───── Extracted data ─────
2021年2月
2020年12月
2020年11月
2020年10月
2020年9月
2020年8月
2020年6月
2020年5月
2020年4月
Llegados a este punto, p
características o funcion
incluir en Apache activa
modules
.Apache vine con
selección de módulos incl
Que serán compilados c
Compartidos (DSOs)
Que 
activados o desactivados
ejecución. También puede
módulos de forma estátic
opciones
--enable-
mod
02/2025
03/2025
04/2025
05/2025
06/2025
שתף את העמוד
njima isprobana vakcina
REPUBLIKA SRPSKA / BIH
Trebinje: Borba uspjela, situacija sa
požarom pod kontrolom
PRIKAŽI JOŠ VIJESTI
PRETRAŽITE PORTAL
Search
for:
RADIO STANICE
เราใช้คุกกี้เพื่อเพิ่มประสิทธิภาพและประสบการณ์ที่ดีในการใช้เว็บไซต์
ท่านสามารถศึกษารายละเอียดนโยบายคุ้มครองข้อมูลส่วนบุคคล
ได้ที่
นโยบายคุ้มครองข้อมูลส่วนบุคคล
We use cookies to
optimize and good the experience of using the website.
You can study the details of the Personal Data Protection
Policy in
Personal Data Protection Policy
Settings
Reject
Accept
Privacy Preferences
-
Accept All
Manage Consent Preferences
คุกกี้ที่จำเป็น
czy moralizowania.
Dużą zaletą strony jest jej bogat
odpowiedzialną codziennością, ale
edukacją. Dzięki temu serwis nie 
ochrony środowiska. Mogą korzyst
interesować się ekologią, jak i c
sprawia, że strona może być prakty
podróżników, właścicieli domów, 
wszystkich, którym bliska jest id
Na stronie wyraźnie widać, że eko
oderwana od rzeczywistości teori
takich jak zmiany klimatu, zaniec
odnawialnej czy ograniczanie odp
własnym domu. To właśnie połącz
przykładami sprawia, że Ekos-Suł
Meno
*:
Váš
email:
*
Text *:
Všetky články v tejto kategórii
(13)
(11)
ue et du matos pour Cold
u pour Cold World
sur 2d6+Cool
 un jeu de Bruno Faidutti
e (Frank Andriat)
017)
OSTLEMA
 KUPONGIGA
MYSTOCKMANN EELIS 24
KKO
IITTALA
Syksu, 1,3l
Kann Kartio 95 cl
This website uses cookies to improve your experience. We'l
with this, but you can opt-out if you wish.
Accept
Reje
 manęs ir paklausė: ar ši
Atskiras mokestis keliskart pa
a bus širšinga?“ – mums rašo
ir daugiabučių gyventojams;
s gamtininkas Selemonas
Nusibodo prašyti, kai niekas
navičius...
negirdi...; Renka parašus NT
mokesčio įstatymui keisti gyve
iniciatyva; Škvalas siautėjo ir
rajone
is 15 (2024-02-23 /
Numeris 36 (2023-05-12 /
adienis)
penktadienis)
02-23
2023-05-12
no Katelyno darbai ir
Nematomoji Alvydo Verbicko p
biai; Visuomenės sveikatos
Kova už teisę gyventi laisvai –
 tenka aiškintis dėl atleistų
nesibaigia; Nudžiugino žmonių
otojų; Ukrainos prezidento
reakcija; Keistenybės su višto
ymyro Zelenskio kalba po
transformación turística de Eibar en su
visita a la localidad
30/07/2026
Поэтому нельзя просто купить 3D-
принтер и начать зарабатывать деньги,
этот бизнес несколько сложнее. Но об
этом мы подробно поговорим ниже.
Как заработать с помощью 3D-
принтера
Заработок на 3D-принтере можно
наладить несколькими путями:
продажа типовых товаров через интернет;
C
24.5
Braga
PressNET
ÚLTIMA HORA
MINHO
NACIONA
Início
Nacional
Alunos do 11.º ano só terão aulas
─────
Task prompt — Using the records above, output exactly the lines from the first through the line that contains "activados o desactivados", with both of those included.

Result of this task —
2021年2月
2020年12月
2020年11月
2020年10月
2020年9月
2020年8月
2020年6月
2020年5月
2020年4月
Llegados a este punto, p
características o funcion
incluir en Apache activa
modules
.Apache vine con
selección de módulos incl
Que serán compilados c
Compartidos (DSOs)
Que 
activados o desactivados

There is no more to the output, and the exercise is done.